◆ Problem statement:
Find each line of the listing below that contains the word "tallest" and copy those lines, treating uppercase and lowercase letters as distinct.

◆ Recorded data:

Content starts

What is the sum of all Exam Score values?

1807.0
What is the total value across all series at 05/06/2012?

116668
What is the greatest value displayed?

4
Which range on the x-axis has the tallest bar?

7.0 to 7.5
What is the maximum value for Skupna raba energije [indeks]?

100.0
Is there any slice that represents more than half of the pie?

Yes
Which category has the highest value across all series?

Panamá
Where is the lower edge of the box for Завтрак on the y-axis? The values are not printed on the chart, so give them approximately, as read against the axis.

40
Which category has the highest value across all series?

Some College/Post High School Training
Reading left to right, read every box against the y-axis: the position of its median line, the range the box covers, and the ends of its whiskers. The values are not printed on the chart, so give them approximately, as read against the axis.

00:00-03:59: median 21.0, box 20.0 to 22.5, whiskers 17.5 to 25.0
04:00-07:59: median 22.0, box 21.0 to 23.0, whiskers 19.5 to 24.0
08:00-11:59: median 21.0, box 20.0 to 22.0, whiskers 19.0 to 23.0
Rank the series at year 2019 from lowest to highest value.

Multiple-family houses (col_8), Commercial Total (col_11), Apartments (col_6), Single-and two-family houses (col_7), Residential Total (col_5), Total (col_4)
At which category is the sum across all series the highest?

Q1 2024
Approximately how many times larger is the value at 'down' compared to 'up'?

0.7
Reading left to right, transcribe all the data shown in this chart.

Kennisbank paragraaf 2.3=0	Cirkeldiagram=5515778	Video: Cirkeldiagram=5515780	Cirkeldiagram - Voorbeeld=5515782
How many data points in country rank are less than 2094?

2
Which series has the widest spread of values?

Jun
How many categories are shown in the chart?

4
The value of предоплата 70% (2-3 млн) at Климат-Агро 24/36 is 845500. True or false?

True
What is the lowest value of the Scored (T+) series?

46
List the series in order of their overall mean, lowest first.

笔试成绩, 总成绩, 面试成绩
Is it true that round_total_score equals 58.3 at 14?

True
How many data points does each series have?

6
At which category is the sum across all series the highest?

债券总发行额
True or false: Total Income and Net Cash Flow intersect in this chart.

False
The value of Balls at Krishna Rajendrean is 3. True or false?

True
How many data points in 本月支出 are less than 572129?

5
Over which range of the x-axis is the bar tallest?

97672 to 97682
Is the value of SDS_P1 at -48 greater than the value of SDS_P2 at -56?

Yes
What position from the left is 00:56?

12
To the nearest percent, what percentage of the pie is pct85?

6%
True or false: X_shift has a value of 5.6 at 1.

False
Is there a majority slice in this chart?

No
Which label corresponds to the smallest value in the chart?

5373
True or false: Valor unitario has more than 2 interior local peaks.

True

Content ends

◆ Answer to this task:
Which range on the x-axis has the tallest bar?
Over which range of the x-axis is the bar tallest?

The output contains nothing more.